Speaker recognition from degraded audio samples

Detecting human speech and identifying its source, i.e., the speaker, from speech audio is an active area of research in Machine learning and Biometrics community. As with other types of digital signals such as images and video, an audio signal can undergo degradations during its generation, propagation, and recording. Identifying the speaker from such degraded speech data is a challenging task and an open research problem. In this research project, we work on developing deep learning-based algorithms for speaker recognition from degraded audio signals. We use speech features like Mel-Frequency Cepstral Coefficients (MFCC) and Linear Predictive Coding (LPC) for representing the audio signals. We design one-dimensional convolutional neural networks (1D-CNN) which learn speaker dependent features from the MFCC and LPC based speech representations for performing speaker recognition.

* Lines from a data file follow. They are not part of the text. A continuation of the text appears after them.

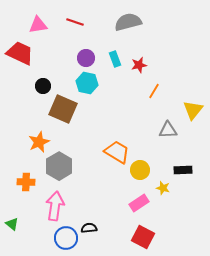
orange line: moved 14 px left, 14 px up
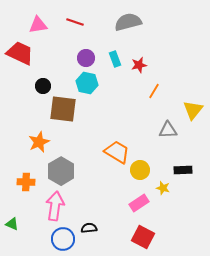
brown square: rotated 16 degrees counterclockwise
gray hexagon: moved 2 px right, 5 px down
green triangle: rotated 16 degrees counterclockwise
blue circle: moved 3 px left, 1 px down
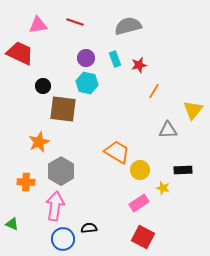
gray semicircle: moved 4 px down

A. Chowdhury and A. Ross, "Extracting Sub-glottal and Supra-glottal Features from MFCC using Convolutional Neural Networks for Speaker Identification in Degraded Audio Signals," Proc. of International Joint Conference on Biometrics (IJCB), (Denver, USA), October 2017.

A. Chowdhury and A. Ross, “Fusing MFCC and LPC Features using 1D Triplet CNN for Speaker Recognition in Severely Degraded Audio Signals,” IEEE Transactions on Information Forensics and Security, Vol. 15, Issue 1, pp. 1616 - 1629, December 2020.